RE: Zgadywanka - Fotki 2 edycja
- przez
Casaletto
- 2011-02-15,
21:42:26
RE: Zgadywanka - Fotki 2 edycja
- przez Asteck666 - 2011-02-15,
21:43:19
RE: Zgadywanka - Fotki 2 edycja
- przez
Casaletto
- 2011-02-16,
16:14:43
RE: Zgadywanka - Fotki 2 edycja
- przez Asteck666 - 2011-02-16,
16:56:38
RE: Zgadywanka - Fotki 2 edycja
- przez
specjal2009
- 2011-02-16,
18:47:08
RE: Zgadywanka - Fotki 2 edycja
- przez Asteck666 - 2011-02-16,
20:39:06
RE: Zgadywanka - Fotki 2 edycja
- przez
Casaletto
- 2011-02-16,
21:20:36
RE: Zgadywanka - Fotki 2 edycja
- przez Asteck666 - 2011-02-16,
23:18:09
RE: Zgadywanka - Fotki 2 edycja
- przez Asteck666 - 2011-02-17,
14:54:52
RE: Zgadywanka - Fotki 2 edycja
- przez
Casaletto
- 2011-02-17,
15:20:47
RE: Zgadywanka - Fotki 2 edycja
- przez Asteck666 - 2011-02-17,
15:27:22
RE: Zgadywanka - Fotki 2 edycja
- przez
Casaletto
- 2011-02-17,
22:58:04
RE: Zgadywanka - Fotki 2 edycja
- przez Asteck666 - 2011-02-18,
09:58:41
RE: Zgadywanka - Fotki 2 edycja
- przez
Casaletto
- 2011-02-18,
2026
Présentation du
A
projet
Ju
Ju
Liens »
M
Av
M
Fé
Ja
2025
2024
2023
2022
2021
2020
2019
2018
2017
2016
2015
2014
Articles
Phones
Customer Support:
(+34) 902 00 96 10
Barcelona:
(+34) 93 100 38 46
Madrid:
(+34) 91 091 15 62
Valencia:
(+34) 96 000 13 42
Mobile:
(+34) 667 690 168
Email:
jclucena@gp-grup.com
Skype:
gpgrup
===
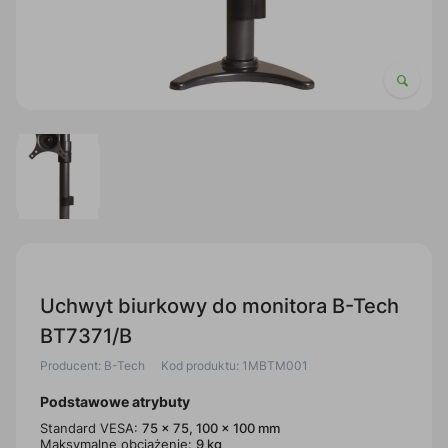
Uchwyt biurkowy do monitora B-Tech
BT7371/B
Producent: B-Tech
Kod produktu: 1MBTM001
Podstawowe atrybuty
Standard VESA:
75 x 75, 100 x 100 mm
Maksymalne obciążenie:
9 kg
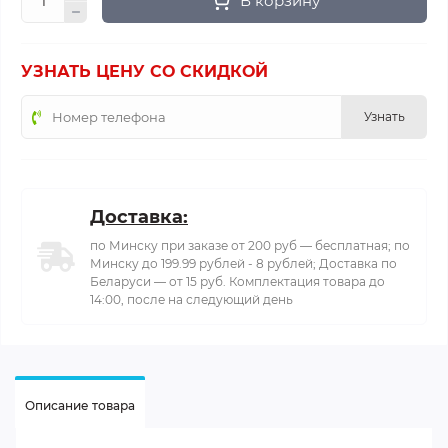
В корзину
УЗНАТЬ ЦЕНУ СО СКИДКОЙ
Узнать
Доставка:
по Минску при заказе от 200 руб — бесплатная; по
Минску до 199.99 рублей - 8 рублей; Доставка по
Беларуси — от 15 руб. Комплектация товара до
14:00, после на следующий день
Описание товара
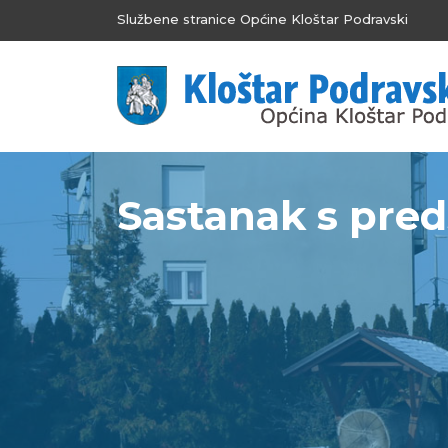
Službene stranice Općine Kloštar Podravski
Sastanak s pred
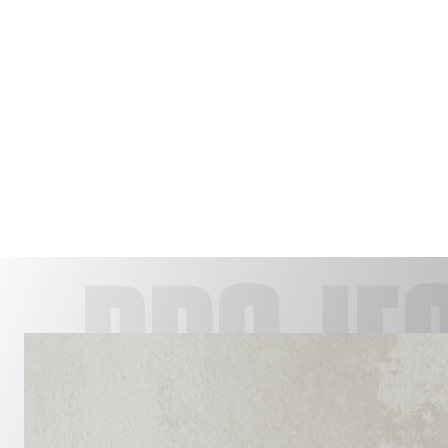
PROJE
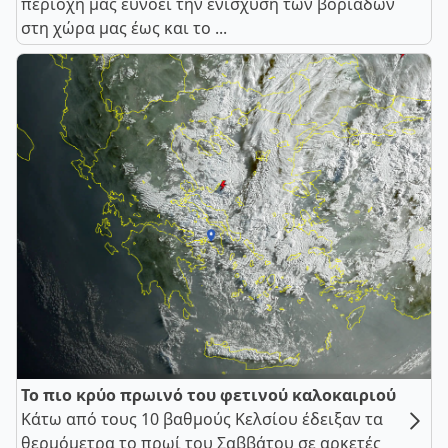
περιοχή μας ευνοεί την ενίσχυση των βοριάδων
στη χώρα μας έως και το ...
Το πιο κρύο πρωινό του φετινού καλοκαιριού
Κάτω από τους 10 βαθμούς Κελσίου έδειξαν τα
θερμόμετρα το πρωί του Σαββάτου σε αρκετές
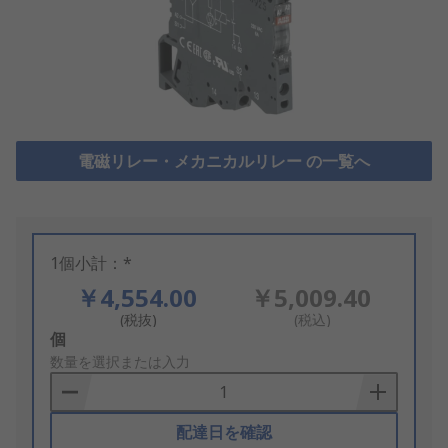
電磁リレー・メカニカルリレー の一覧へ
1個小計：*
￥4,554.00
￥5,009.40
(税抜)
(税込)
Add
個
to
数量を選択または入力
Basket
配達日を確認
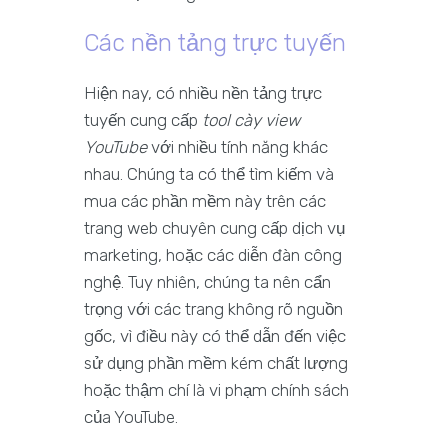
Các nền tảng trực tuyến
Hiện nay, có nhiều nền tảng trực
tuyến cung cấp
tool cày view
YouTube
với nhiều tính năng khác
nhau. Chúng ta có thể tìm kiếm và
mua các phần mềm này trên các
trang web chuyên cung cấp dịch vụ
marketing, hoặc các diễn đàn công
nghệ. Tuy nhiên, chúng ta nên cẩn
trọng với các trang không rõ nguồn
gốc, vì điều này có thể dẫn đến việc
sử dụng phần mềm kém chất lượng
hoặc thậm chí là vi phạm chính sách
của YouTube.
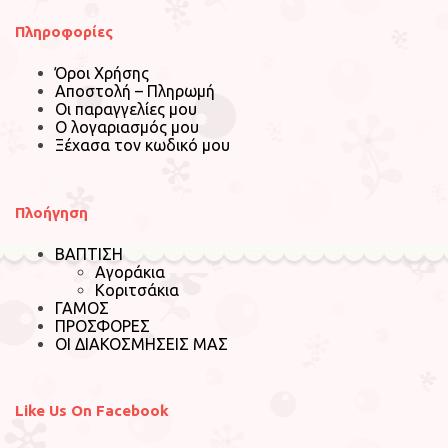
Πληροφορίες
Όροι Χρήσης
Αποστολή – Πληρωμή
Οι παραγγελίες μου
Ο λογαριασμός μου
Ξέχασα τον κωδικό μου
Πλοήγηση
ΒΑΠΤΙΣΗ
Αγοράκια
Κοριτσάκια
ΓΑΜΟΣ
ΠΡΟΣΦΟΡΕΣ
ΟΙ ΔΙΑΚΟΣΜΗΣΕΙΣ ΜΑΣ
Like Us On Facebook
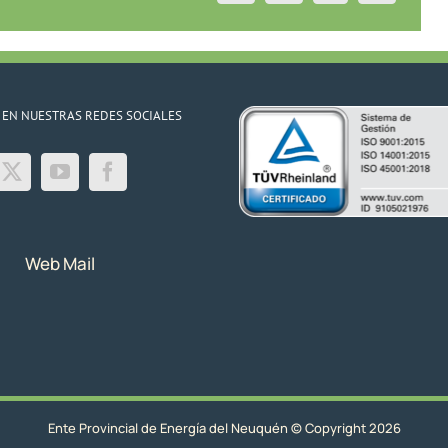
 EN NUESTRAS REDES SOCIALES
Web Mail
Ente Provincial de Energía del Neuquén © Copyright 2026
===
_Exercise description_. Search the entries above for lines containing the word "tuyến", and copy each one.

_Reply to the task_.
Các nền tảng trực tuyến
tuyến cung cấp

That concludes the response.